Thursday was an odd and melancholy day for several reasons. Thanksgiving is not celebrated in Spain, so it’s business as usual… Scott went to work and so did I… in the kitchen. Some good friends here in Spain are very interested in our very American custom of Thanksgiving, so we were celebrating Thanksgiving on Friday night. The entire rest of the world works as we Americans kick back and watch football. (Go Trojans!) Okay, so we all know the drill… we women spend 2+ days in the kitchen, while our men watch the game.
It was odd not having the celebration on Thursday. Both our kids Skyped. Kestryl to send her greetings for the day. John to relay the melancholy news that our kitty of 15 years had passed away. It was expected. Her health had been failing for some time and the vets had been unable to diagnose her illness. We were very grateful when John agreed to take her. She quickly bonded to him, and he and Allene made sure that she was happy and well-cared for during her final days. We will forever be grateful to John and Allene for their help with Chris.
So Thursday was marred by sadness, but was also filled with the not quite frantic activity that Thanksgiving brings. I was cooking for 19 people, between 2 houses, and improvising equipment. Living in Spain is a real exercise in “thinking outside the box”. Lourdes told me that she would pick me up Friday at 3:30 pm and that dinner would be served about 7:00 pm. I spent Thursday doing prep-work for Friday. Without the smell of turkey wafting through the piso, it felt just like any other day. That was really odd!
Friday came and I had a plan. A 13 pound bird takes between 3 ½ and 4 ½ hours to cook. So incredible pumpkin pies (Okay… Butternut squash pies, see entry from earlier in the week) were baked in the morning and the bird went into the oven at 1:30 pm, for what I figured would be about 1 ½ hours. The oven is unpredictable, sometimes cooking faster, sometimes slower. (I think that this may have something to do with the electrical service.) Anyway, Lourdes was later than expected. This is Spain! So the turkey got about 2 hours at my piso. I wrapped the bird up tight in towels and put it into a cardboard box.

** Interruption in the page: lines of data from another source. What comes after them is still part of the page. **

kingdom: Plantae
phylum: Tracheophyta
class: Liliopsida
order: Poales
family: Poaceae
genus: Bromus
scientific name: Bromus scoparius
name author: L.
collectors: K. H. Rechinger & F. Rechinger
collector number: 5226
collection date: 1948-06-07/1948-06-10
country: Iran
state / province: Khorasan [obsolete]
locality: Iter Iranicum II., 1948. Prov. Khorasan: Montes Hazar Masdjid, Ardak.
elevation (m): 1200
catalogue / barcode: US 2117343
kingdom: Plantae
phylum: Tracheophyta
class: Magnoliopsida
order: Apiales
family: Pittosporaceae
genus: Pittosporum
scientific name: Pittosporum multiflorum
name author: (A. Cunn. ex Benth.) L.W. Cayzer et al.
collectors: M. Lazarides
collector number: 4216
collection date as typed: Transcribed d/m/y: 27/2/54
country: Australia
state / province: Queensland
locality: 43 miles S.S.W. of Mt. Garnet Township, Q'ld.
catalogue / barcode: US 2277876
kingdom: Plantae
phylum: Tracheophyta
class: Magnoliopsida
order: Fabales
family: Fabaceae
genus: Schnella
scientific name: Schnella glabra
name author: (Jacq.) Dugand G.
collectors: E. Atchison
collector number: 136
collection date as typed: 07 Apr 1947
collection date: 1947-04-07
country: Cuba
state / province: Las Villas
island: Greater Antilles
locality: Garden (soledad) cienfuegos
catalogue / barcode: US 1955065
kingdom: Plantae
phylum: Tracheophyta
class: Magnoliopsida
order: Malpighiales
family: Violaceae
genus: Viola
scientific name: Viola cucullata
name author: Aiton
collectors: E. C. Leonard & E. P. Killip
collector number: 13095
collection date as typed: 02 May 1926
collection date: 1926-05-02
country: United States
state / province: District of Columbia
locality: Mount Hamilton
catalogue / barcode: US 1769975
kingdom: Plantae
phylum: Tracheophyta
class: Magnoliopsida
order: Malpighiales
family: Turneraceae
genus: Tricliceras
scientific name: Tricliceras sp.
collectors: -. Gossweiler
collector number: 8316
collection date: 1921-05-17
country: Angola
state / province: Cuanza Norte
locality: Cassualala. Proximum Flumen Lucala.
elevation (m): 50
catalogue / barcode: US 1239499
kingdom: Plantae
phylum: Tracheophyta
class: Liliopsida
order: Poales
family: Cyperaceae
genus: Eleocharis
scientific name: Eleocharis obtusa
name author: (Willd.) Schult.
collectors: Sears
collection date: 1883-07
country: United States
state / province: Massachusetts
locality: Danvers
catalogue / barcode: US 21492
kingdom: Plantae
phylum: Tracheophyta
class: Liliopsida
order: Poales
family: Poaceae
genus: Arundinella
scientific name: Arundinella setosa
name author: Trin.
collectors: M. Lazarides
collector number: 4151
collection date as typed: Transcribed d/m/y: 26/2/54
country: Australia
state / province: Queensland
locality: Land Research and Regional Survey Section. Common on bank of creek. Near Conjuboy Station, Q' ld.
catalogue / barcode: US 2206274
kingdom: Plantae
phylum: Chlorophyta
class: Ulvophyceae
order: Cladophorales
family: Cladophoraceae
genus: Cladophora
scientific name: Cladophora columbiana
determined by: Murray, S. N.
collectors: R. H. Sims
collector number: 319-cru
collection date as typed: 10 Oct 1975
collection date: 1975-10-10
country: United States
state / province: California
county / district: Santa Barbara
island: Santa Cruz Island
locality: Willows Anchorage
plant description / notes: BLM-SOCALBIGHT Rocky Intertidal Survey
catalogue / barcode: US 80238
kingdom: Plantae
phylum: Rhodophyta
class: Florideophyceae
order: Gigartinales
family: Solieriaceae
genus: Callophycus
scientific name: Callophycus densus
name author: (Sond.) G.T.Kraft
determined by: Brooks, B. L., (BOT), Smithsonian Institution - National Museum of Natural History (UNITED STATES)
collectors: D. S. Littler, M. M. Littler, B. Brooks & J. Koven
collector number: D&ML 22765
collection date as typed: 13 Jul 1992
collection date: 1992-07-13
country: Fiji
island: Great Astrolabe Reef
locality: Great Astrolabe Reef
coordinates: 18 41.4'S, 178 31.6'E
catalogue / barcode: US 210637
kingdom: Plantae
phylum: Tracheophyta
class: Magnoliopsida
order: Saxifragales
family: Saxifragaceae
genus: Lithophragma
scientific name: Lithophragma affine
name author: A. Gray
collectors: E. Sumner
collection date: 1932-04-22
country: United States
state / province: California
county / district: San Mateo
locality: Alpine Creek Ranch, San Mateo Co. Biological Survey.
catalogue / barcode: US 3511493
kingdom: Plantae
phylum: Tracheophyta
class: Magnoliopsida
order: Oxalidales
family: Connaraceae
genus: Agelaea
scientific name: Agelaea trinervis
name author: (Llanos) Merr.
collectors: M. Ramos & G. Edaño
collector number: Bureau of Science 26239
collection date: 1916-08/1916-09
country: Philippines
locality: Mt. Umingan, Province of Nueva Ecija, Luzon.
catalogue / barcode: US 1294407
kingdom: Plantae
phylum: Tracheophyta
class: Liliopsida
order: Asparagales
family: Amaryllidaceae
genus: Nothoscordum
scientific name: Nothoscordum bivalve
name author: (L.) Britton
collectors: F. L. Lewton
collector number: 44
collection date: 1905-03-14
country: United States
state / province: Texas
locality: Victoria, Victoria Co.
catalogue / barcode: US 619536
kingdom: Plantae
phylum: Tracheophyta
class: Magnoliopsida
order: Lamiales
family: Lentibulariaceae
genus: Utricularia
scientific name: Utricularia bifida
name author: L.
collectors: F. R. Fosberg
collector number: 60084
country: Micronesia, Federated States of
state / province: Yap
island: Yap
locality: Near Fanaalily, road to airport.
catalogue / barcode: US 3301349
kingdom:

About 5:00 pm, it went into Lourdes’ oven. A quick note about cooking equipment: before I put the turkey in Lourdes’ oven, I pulled out my new meat thermometer and baster. (Purchased in Barcelona… they were expensive compared to what I would pay for the same in America!) I inserted the thermometer into the bird, and basted it to the amazement of Lourdes who had never seen such tools. At 5:30 pm, the turkey was done! I cooked the bird another ½ hour on general principle, it could not be done after 2 ½ hours of cooking! So at 6:00 pm, the turkey is done, and Lourdes tells me that the dinner guests will not arrive until 8:00 or 8:30 pm, and that we should plan to serve the dinner at about 9:00 or 9:30 pm… And I am thinking… But… But… The BIRD is done now! This is Spain in all its wonderful and frustrating glory!
The rest of the dinner was prepared at a leisurely pace. Scott was thrilled to have an opportunity to play piano (well, an electronic keyboard) at Lourdes and Jose’s house. He taught the children some American folk songs…they seemed to like “This Old Man” best, although I suppose that’s an English song. Lourdes and I shared broken conversation, and as the evening wore on, the guests arrived in twos and threes. Everyone marveled at the Thanksgiving dinner, just like they’ve seen in the movies; they crowded into the kitchen, taking pictures of the turkey. The dinner was served in the same leisurely manner, and the conversation (or what I could follow of it) was typical, of political, economic and family issues.
We have gone out to Tavernas with friends here, but this is the first time that we have been dinner guests in someone’s home, so let me explain what “leisurely dinner” means in Spain. First, dinner is served, followed in time, by dessert and a quince wine (made by Lourdes). To my surprise after dessert, the dinner and my efforts received a round of applause. Then we adjourned to the sala. In actuality, we folded up the tables, (as we were eating in the sala) so that people could be more comfortable on the couches. After more conversation and a game, champagne is served. Then after more conversation (and speech is beginning to slur, even Scott is having trouble understanding), chocolates are brought out and Scott is asked to play the piano. What few inhibitions he has about performing in public disappear completely in a party environment, and he sings a few songs as well. After more conversation, whiskey is served. As the whiskey is enjoyed, the conversation slows, and guests begin to talk about leaving. Lourdes offers coffee, tea, more pumpkin pie… But it is 2:30 am. Okay, so now we feel like we have had a Thanksgiving! And to prove it, I even have the dirty oven to clean.